Monitor Tool

1. Prometheus Integration

1.1 Prometheus Metric Mapping

The following table illustrates the mapping of IoTDB metrics to the Prometheus-compatible format. For a given metric with Metric Name = name and tags K1=V1, ..., Kn=Vn, the mapping follows this pattern, where value represents the actual measurement.

Metric Type	Mapping
Counter	name_total{cluster=“clusterName”, nodeType=“nodeType”, nodeId=“nodeId”, k1=“V1”, ..., Kn=“Vn”} value
AutoGauge, Gauge	name{cluster=“clusterName”, nodeType=“nodeType”, nodeId=“nodeId”, k1=“V1”, ..., Kn=“Vn”} value
Histogram	name_max{cluster=“clusterName”, nodeType=“nodeType”, nodeId=“nodeId”, k1=“V1”, ..., Kn=“Vn”} value name_sum{cluster=“clusterName”, nodeType=“nodeType”, nodeId=“nodeId”, k1=“V1”, ..., Kn=“Vn”} value name_count{cluster=“clusterName”, nodeType=“nodeType”, nodeId=“nodeId”, k1=“V1”, ..., Kn=“Vn”} value name{cluster=“clusterName”, nodeType=“nodeType”, nodeId=“nodeId”, k1=“V1”, ..., Kn=“Vn”, quantile=“0.5”} value name{cluster=“clusterName”, nodeType=“nodeType”, nodeId=“nodeId”, k1=“V1”, ..., Kn=“Vn”, quantile=“0.99”} value
Rate	name_total{cluster=“clusterName”, nodeType=“nodeType”, nodeId=“nodeId”, k1=“V1”, ..., Kn=“Vn”} value name_total{cluster=“clusterName”, nodeType=“nodeType”, nodeId=“nodeId”, k1=“V1”, ..., Kn=“Vn”, rate=“m1”} value name_total{cluster=“clusterName”, nodeType=“nodeType”, nodeId=“nodeId”, k1=“V1”, ..., Kn=“Vn”, rate=“m5”} value name_total{cluster=“clusterName”, nodeType=“nodeType”, nodeId=“nodeId”, k1=“V1”, ..., Kn=“Vn”, rate=“m15”} value name_total{cluster=“clusterName”, nodeType=“nodeType”, nodeId=“nodeId”, k1=“V1”, ..., Kn=“Vn”, rate=“mean”} value
Timer	name_seconds_max{cluster=“clusterName”, nodeType=“nodeType”, nodeId=“nodeId”, k1=“V1”, ..., Kn=“Vn”} value name_seconds_sum{cluster=“clusterName”, nodeType=“nodeType”, nodeId=“nodeId”, k1=“V1”, ..., Kn=“Vn”} value name_seconds_count{cluster=“clusterName”, nodeType=“nodeType”, nodeId=“nodeId”, k1=“V1”, ..., Kn=“Vn”} value name_seconds{cluster=“clusterName”, nodeType=“nodeType”, nodeId=“nodeId”, k1=“V1”, ..., Kn=“Vn”, quantile=“0.5”} value name_seconds{cluster=“clusterName”, nodeType=“nodeType”, nodeId=“nodeId”, k1=“V1”, ..., Kn=“Vn”, quantile=“0.99”} value

1.2 Configuration File

To enable Prometheus metric collection in IoTDB, modify the configuration file as follows:

Taking DataNode as an example, modify the iotdb-system.properties configuration file as follows:

dn_metric_reporter_list=PROMETHEUS
dn_metric_level=CORE
dn_metric_prometheus_reporter_port=9091

Start IoTDB DataNodes
Use a web browser or curl to access http://server_ip:9091/metrics to retrieve metric data, such as:

...
# HELP file_count
# TYPE file_count gauge
file_count{name="wal",} 0.0
file_count{name="unseq",} 0.0
file_count{name="seq",} 2.0
...

1.3 Prometheus + Grafana Integration

IoTDB exposes monitoring data in the standard Prometheus-compatible format.

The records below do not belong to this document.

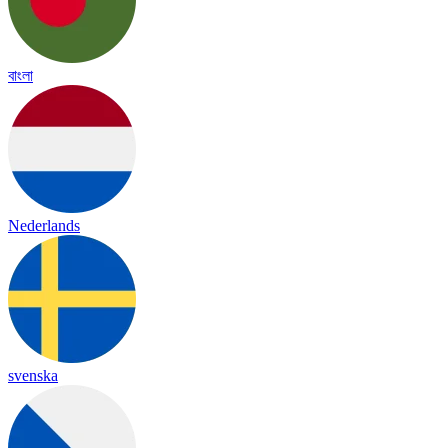
বাংলা
Nederlands
svenska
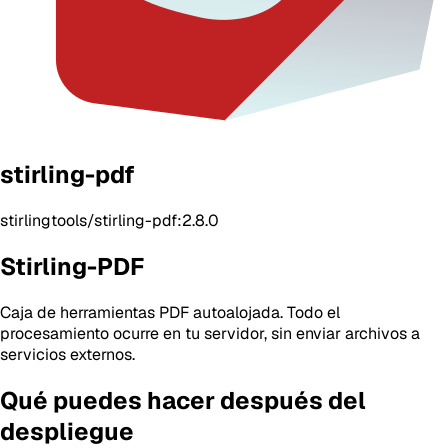
stirling-pdf
stirlingtools/stirling-pdf:2.8.0
Stirling-PDF
Caja de herramientas PDF autoalojada. Todo el
procesamiento ocurre en tu servidor, sin enviar archivos a
servicios externos.
Qué puedes hacer después del
despliegue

Prometheus collects and stores these metrics, while Grafana is used for visualization.

Integration Workflow

The following picture describes the relationships among IoTDB, Prometheus and Grafana:

iotdb_prometheus_grafana

Iotdb-Prometheus-Grafana Workflow

IoTDB continuously collects monitoring metrics.
Prometheus collects metrics from IoTDB at a configurable interval.
Prometheus stores the collected metrics in its internal time-series database (TSDB).
Grafana queries Prometheus at a configurable interval and visualizes the metrics.

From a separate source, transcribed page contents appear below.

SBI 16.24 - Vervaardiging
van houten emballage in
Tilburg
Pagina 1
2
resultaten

Prometheus Configuration Example

To configure Prometheus to collect IoTDB metrics, modify the prometheus.yml file as follows:

job_name: pull-metrics
honor_labels: true
honor_timestamps: true
scrape_interval: 15s
scrape_timeout: 10s
metrics_path: /metrics
scheme: http
follow_redirects: true
static_configs:
  - targets:
      - localhost:9091

For more details, refer to:

Prometheus Documentation:
- Prometheus getting_started
- Prometheus scrape metrics
Grafana Documentation:
- Grafana getting_started
- Grafana query metrics from Prometheus

2. Apache IoTDB Dashboard

We introduce the Apache IoTDB Dashboard, designed for unified centralized operations and management, which enables monitoring multiple clusters through a single panel.

Apache IoTDB Dashboard

You can access the Dashboard's Json file in TimechoDB.

2.1 Cluster Overview

Including but not limited to:

Total number of CPU cores, memory capacity, and disk space in the cluster.
Number of ConfigNodes and DataNodes in the cluster.
Cluster uptime.
Cluster write throughput.
Current CPU, memory, and disk utilization across all nodes.
Detailed information for individual nodes.

2.2 Data Writing

Including but not limited to:

Average write latency, median latency, and the 99% percentile latency.
Number and size of WAL files.
WAL flush SyncBuffer latency per node.

2.3 Data Querying

Including but not limited to:

Time series metadata query load time per node.
Time series data read duration per node.
Time series metadata modification duration per node.
Chunk metadata list loading time per node.
Chunk metadata modification duration per node.
Chunk metadata-based filtering duration per node.
Average time required to construct a Chunk Reader.

2.4 Storage Engine

Including but not limited to:

File count and size by type.
Number and size of TsFiles at different processing stages.
Task count and execution duration for various operations.

2.5 System Monitoring

Including but not limited to:

System memory, swap memory, and process memory usage.
Disk space, file count, and file size statistics.
JVM garbage collection (GC) time percentage, GC events by type, GC data volume, and heap memory utilization across generations.
Network throughput and packet transmission rate.